It is today fifty years since that Sunday night May 7, 1972 when the Los Angeles Lakers led by Wilt Chamberlain, playing with a cast on his arm, FINALLY won their first Los Angeles NBA title, winning (114-100) vs the New York Knicks to win the '72 final in 5 games. (Two years earlier the Knicks defeated the Lakers in game 7 at New York's Madison Square Garden by an eerily? similar (113-99) tally).
That '71-'72 Lakers team was "my" team and oh how much I put into that quest, a misplaced manifestation of obscession but unlike today and only "anti," I really "loved" that team, which won what is still a major North American sports league record 33 straight regular season games and finished with a then NBA best record (69-13).
There is too much pain period and certainly the "butchering" of the far from perfect, but admirable great player/executive Jerry West in a current series based on a book by Jeff Pearlman (maybe the stories are true but in his book about the '86 Mets--there were glaring factual baseball errors), adds to it but though both Jerry and I often, if not always "Peggy Lee/ Is That All There Is" victories, that '72 title (oh do I wish I could see the whole game but the last 8 or so minutes are not available. WHY NOT?!!) means a great deal.
Though Wilt and his teams had been denied many times, he did win an overwhelming title with another great team, the (68-13) 1966-1967 Philadelphia 76ers.

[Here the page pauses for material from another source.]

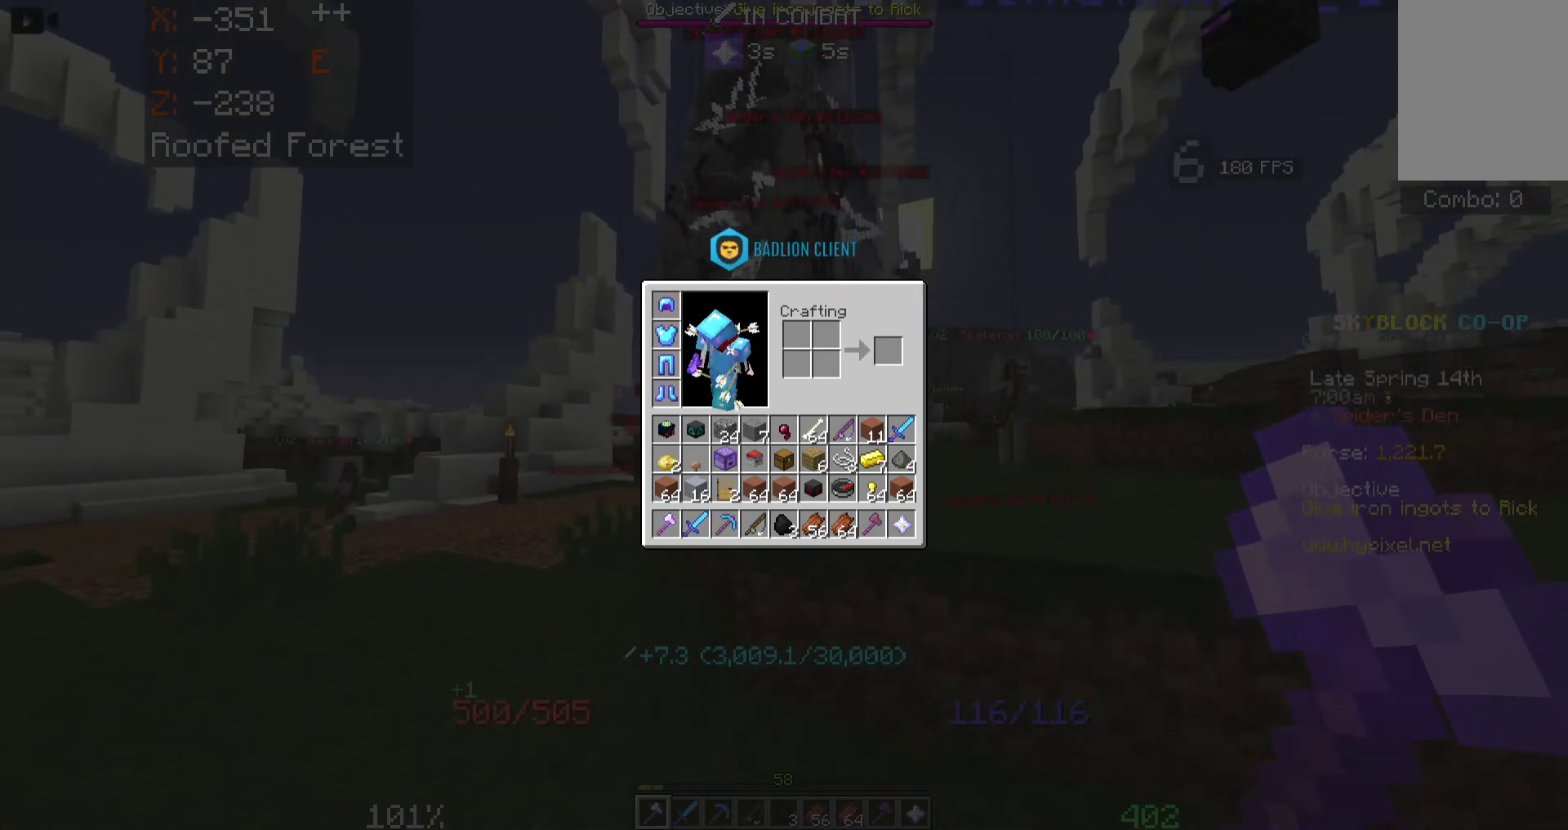
{"keys": ["w"], "mouse": [], "events": [[250, "w", "down"]]}
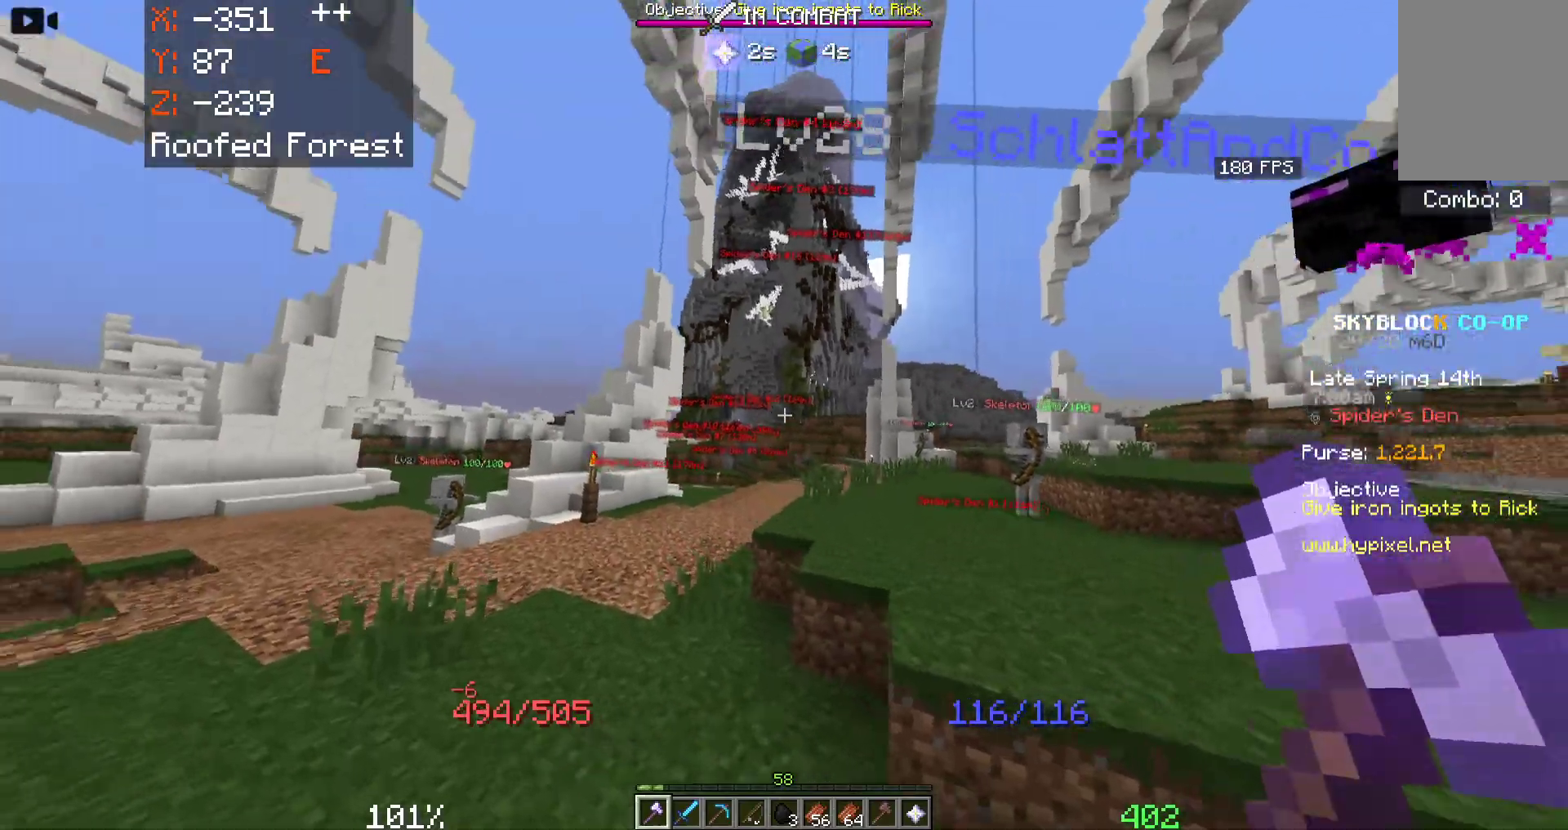
{"keys": ["space", "w"], "mouse": [], "events": [[416, "space", "down"]]}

Jerry had never won one.
That is why more than any other reason I wanted that Lakers' crown.
So today, fifty years later, hail Wilt, Jerry, Gail Goodrich, Jim McMillian, Harold "Happy" Hairston, the great, each had a purpose and skill that manifested in great team play, under coach Bill Sharman and assistant K.C. Jones.
The reserves were Pat Riley, the first of his 9 titles, six with L.A. (4 as head coach), Flynn Robinson, Leroy Ellis, John Q. Trapp, Jim Cleamons, Keith Erickson and for the first few games, the great player, Elgin Baylor.
As cited here before, Elgin, whose "moves" were celestial on the court made another great one by retiring.
Jim McMillian was inserted in the starting lineup and the Lakers immediately won those incredible 33 straight games and eventually, finally a title.
I still feel good about it, these (somehow, yet inexorably) 50 years later.